→ **YOUR TASK**: Retype the text of each row below line for line, keeping every word, number, and symbol unchanged.

☆ ☆ ☆

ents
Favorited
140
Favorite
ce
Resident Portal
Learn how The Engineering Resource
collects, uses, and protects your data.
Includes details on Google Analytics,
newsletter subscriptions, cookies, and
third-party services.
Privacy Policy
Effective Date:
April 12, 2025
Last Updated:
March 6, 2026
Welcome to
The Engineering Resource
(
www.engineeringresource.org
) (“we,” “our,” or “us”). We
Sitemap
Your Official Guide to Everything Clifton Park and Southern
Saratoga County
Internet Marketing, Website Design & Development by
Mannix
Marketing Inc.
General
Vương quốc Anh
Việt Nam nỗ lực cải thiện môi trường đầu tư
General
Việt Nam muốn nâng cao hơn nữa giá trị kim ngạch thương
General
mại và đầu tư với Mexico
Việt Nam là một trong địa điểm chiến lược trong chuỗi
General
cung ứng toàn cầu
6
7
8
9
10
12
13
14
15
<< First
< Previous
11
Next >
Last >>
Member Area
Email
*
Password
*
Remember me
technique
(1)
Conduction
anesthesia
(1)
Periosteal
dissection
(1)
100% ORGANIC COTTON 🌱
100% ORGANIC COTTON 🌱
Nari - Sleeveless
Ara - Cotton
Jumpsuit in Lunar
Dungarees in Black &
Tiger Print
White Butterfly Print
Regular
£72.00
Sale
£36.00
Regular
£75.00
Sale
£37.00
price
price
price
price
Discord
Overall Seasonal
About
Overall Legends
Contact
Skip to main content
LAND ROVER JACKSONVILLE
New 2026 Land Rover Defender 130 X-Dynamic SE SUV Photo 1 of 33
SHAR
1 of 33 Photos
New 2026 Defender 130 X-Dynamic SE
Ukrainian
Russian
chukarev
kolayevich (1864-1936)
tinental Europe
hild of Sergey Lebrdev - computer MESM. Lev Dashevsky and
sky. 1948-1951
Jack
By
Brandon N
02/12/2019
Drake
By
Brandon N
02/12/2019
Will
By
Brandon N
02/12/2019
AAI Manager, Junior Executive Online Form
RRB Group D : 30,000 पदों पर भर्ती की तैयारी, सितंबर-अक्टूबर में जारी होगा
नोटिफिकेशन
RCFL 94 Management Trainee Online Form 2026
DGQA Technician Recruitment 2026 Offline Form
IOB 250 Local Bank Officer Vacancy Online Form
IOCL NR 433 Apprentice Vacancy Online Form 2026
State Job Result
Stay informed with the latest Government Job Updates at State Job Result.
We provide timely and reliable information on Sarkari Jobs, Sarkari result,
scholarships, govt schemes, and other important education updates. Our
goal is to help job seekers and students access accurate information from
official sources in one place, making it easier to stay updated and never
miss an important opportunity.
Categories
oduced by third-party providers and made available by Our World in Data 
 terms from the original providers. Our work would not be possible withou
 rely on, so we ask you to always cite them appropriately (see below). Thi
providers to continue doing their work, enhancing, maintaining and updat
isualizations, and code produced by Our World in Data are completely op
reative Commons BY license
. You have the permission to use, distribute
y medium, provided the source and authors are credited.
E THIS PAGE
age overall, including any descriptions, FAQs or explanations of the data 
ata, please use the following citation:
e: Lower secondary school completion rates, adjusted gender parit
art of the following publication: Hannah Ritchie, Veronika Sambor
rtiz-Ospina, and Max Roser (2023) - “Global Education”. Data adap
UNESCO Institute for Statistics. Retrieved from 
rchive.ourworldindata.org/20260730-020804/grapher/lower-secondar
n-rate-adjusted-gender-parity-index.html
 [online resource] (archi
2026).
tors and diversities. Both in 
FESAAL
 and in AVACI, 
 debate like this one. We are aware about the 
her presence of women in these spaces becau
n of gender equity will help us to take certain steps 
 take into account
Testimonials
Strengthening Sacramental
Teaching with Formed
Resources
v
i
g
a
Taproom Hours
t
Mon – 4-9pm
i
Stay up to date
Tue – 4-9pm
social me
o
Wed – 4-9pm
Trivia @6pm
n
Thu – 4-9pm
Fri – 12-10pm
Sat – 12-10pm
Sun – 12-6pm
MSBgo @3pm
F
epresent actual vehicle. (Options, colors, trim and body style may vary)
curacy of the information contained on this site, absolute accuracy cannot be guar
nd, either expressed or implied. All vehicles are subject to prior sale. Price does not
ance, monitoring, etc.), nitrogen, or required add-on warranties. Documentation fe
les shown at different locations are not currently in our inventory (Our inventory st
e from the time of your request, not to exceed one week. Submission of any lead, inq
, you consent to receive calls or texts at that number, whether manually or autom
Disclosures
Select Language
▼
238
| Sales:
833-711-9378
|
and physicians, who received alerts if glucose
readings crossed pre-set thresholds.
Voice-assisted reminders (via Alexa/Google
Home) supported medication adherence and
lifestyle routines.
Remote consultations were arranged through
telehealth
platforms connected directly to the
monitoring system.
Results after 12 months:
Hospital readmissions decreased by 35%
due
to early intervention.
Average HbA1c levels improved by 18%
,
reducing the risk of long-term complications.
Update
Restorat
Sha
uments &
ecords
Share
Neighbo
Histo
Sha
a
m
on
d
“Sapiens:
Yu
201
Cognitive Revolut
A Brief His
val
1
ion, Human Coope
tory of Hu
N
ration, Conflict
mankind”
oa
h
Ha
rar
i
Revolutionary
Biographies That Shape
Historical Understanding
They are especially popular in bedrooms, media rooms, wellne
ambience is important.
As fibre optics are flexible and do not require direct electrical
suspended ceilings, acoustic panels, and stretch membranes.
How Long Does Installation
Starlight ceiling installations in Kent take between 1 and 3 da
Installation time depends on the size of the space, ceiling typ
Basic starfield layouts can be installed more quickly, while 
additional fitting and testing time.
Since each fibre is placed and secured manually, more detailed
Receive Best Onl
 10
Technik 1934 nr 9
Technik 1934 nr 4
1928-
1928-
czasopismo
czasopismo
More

☆ ☆ ☆

→ **RESULT OF THIS EXERCISE**:
ents
Favorited
140
Favorite
ce
Resident Portal
Learn how The Engineering Resource
collects, uses, and protects your data.
Includes details on Google Analytics,
newsletter subscriptions, cookies, and
third-party services.
Privacy Policy
Effective Date:
April 12, 2025
Last Updated:
March 6, 2026
Welcome to
The Engineering Resource
(
www.engineeringresource.org
) (“we,” “our,” or “us”). We
Sitemap
Your Official Guide to Everything Clifton Park and Southern
Saratoga County
Internet Marketing, Website Design & Development by
Mannix
Marketing Inc.
General
Vương quốc Anh
Việt Nam nỗ lực cải thiện môi trường đầu tư
General
Việt Nam muốn nâng cao hơn nữa giá trị kim ngạch thương
General
mại và đầu tư với Mexico
Việt Nam là một trong địa điểm chiến lược trong chuỗi
General
cung ứng toàn cầu
6
7
8
9
10
12
13
14
15
<< First
< Previous
11
Next >
Last >>
Member Area
Email
*
Password
*
Remember me
technique
(1)
Conduction
anesthesia
(1)
Periosteal
dissection
(1)
100% ORGANIC COTTON 🌱
100% ORGANIC COTTON 🌱
Nari - Sleeveless
Ara - Cotton
Jumpsuit in Lunar
Dungarees in Black &
Tiger Print
White Butterfly Print
Regular
£72.00
Sale
£36.00
Regular
£75.00
Sale
£37.00
price
price
price
price
Discord
Overall Seasonal
About
Overall Legends
Contact
Skip to main content
LAND ROVER JACKSONVILLE
New 2026 Land Rover Defender 130 X-Dynamic SE SUV Photo 1 of 33
SHAR
1 of 33 Photos
New 2026 Defender 130 X-Dynamic SE
Ukrainian
Russian
chukarev
kolayevich (1864-1936)
tinental Europe
hild of Sergey Lebrdev - computer MESM. Lev Dashevsky and
sky. 1948-1951
Jack
By
Brandon N
02/12/2019
Drake
By
Brandon N
02/12/2019
Will
By
Brandon N
02/12/2019
AAI Manager, Junior Executive Online Form
RRB Group D : 30,000 पदों पर भर्ती की तैयारी, सितंबर-अक्टूबर में जारी होगा
नोटिफिकेशन
RCFL 94 Management Trainee Online Form 2026
DGQA Technician Recruitment 2026 Offline Form
IOB 250 Local Bank Officer Vacancy Online Form
IOCL NR 433 Apprentice Vacancy Online Form 2026
State Job Result
Stay informed with the latest Government Job Updates at State Job Result.
We provide timely and reliable information on Sarkari Jobs, Sarkari result,
scholarships, govt schemes, and other important education updates. Our
goal is to help job seekers and students access accurate information from
official sources in one place, making it easier to stay updated and never
miss an important opportunity.
Categories
oduced by third-party providers and made available by Our World in Data 
 terms from the original providers. Our work would not be possible withou
 rely on, so we ask you to always cite them appropriately (see below). Thi
providers to continue doing their work, enhancing, maintaining and updat
isualizations, and code produced by Our World in Data are completely op
reative Commons BY license
. You have the permission to use, distribute
y medium, provided the source and authors are credited.
E THIS PAGE
age overall, including any descriptions, FAQs or explanations of the data 
ata, please use the following citation:
e: Lower secondary school completion rates, adjusted gender parit
art of the following publication: Hannah Ritchie, Veronika Sambor
rtiz-Ospina, and Max Roser (2023) - “Global Education”. Data adap
UNESCO Institute for Statistics. Retrieved from 
rchive.ourworldindata.org/20260730-020804/grapher/lower-secondar
n-rate-adjusted-gender-parity-index.html
 [online resource] (archi
2026).
tors and diversities. Both in 
FESAAL
 and in AVACI, 
 debate like this one. We are aware about the 
her presence of women in these spaces becau
n of gender equity will help us to take certain steps 
 take into account
Testimonials
Strengthening Sacramental
Teaching with Formed
Resources
v
i
g
a
Taproom Hours
t
Mon – 4-9pm
i
Stay up to date
Tue – 4-9pm
social me
o
Wed – 4-9pm
Trivia @6pm
n
Thu – 4-9pm
Fri – 12-10pm
Sat – 12-10pm
Sun – 12-6pm
MSBgo @3pm
F
epresent actual vehicle. (Options, colors, trim and body style may vary)
curacy of the information contained on this site, absolute accuracy cannot be guar
nd, either expressed or implied. All vehicles are subject to prior sale. Price does not
ance, monitoring, etc.), nitrogen, or required add-on warranties. Documentation fe
les shown at different locations are not currently in our inventory (Our inventory st
e from the time of your request, not to exceed one week. Submission of any lead, inq
, you consent to receive calls or texts at that number, whether manually or autom
Disclosures
Select Language
▼
238
| Sales:
833-711-9378
|
and physicians, who received alerts if glucose
readings crossed pre-set thresholds.
Voice-assisted reminders (via Alexa/Google
Home) supported medication adherence and
lifestyle routines.
Remote consultations were arranged through
telehealth
platforms connected directly to the
monitoring system.
Results after 12 months:
Hospital readmissions decreased by 35%
due
to early intervention.
Average HbA1c levels improved by 18%
,
reducing the risk of long-term complications.
Update
Restorat
Sha
uments &
ecords
Share
Neighbo
Histo
Sha
a
m
on
d
“Sapiens:
Yu
201
Cognitive Revolut
A Brief His
val
1
ion, Human Coope
tory of Hu
N
ration, Conflict
mankind”
oa
h
Ha
rar
i
Revolutionary
Biographies That Shape
Historical Understanding
They are especially popular in bedrooms, media rooms, wellne
ambience is important.
As fibre optics are flexible and do not require direct electrical
suspended ceilings, acoustic panels, and stretch membranes.
How Long Does Installation
Starlight ceiling installations in Kent take between 1 and 3 da
Installation time depends on the size of the space, ceiling typ
Basic starfield layouts can be installed more quickly, while 
additional fitting and testing time.
Since each fibre is placed and secured manually, more detailed
Receive Best Onl
 10
Technik 1934 nr 9
Technik 1934 nr 4
1928-
1928-
czasopismo
czasopismo
More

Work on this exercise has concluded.